WRITTEN PROBLEM A
According to the passage on Ningbo's Line 4, on what date did the line open?

READING TEXT

────

Metro line in Ningbo, China

Line 4 of Ningbo Rail Transit (宁波轨道交通4号线) is a rapid transit line in Ningbo. It starts from Cicheng Town, Jiangbei District, and ends near Ningbo International Conference Center in Yinzhou District. The project was approved on November 5, 2013 and opened on December 23, 2020. Construction of Line 4 started in 2011 with the groundbreaking of the North Ring Elevated Expressway with the second deck of the structure being used for Line 4 trains. The rest of the line started construction on November 30, 2015. The line will initially use 36 sets of six car B-type trains with a maximum service speed of 80 km/h.

== Route ==
Line 4 initially starts from Cicheng Station in Cicheng Town in east–west direction as an elevated line. Then it turns south into the North Outer Ring Expressway where it turns east–west running under the elevated expressway forming a three level structure similar to the northern section of Shanghai Metro Line 1. After reaching Jiangbei Avenue, it starts to turn underground and deviates from the viaduct to Zhuangqiao Railway Station where it turns south, crosses Yaojiang River and reaches Ningbo Railway Station. Then Line 4 goes along Changchun Road, Xingning Road until it reaches Canghai Road and become north–south again. After reaching Shounan Road it turns into southeast direction and reaches Dongqian Lake, its destination.

────

Items from a dataset
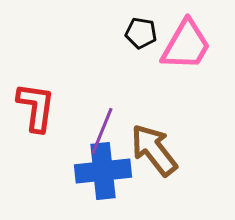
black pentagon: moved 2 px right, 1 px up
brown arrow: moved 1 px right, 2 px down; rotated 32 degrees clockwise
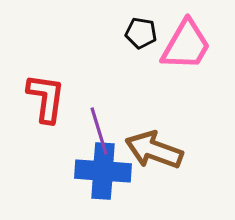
red L-shape: moved 10 px right, 9 px up
purple line: moved 3 px left; rotated 39 degrees counterclockwise
brown arrow: rotated 32 degrees counterclockwise
blue cross: rotated 10 degrees clockwise
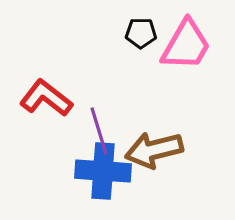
black pentagon: rotated 8 degrees counterclockwise
red L-shape: rotated 60 degrees counterclockwise
brown arrow: rotated 34 degrees counterclockwise
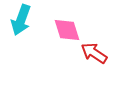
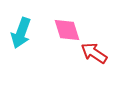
cyan arrow: moved 13 px down
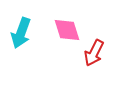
red arrow: rotated 96 degrees counterclockwise
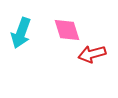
red arrow: moved 2 px left, 1 px down; rotated 48 degrees clockwise
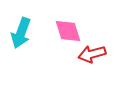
pink diamond: moved 1 px right, 1 px down
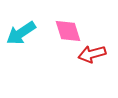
cyan arrow: rotated 36 degrees clockwise
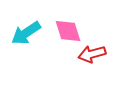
cyan arrow: moved 5 px right
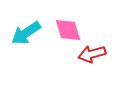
pink diamond: moved 1 px up
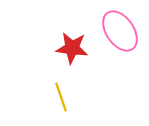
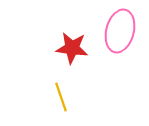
pink ellipse: rotated 48 degrees clockwise
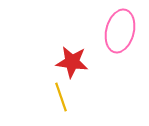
red star: moved 14 px down
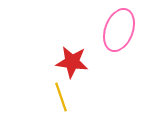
pink ellipse: moved 1 px left, 1 px up; rotated 6 degrees clockwise
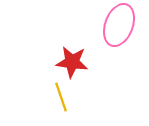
pink ellipse: moved 5 px up
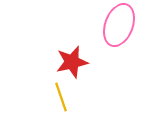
red star: rotated 20 degrees counterclockwise
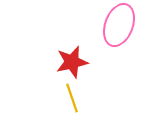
yellow line: moved 11 px right, 1 px down
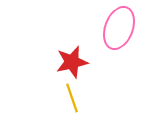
pink ellipse: moved 3 px down
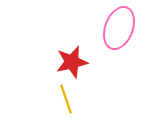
yellow line: moved 6 px left, 1 px down
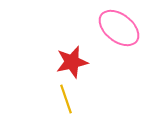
pink ellipse: rotated 72 degrees counterclockwise
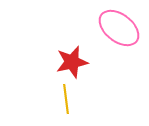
yellow line: rotated 12 degrees clockwise
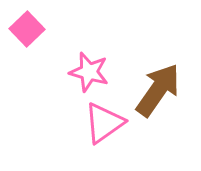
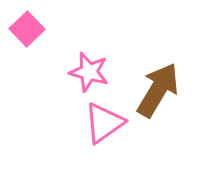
brown arrow: rotated 4 degrees counterclockwise
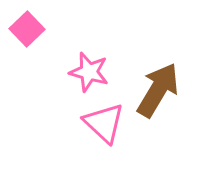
pink triangle: rotated 42 degrees counterclockwise
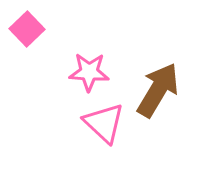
pink star: rotated 12 degrees counterclockwise
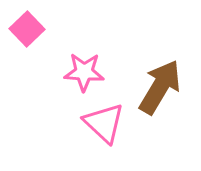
pink star: moved 5 px left
brown arrow: moved 2 px right, 3 px up
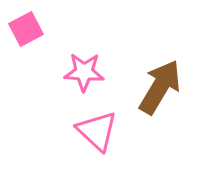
pink square: moved 1 px left; rotated 16 degrees clockwise
pink triangle: moved 7 px left, 8 px down
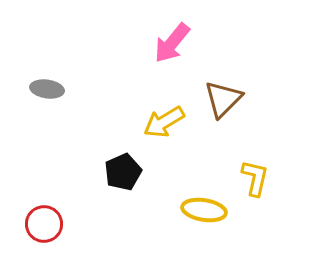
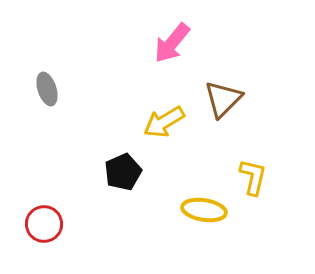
gray ellipse: rotated 64 degrees clockwise
yellow L-shape: moved 2 px left, 1 px up
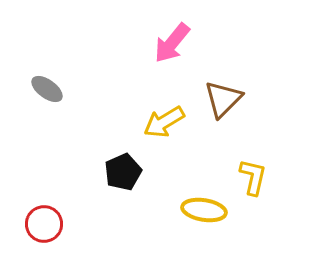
gray ellipse: rotated 36 degrees counterclockwise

────

WRITTEN PROBLEM B
Repeat the entries from their beginning through the line with "red arrow: moved", including that line, and omit the pictures.

WRITTEN SOLUTION A
December 23, 2020

WRITTEN SOLUTION B
black pentagon: moved 2 px right, 1 px up
brown arrow: moved 1 px right, 2 px down; rotated 32 degrees clockwise
red L-shape: moved 10 px right, 9 px up
purple line: moved 3 px left; rotated 39 degrees counterclockwise
brown arrow: rotated 32 degrees counterclockwise
blue cross: rotated 10 degrees clockwise
black pentagon: rotated 8 degrees counterclockwise
red L-shape: rotated 60 degrees counterclockwise
brown arrow: rotated 34 degrees counterclockwise
cyan arrow: moved 13 px down
red arrow: rotated 96 degrees counterclockwise
red arrow: moved 2 px left, 1 px down; rotated 48 degrees clockwise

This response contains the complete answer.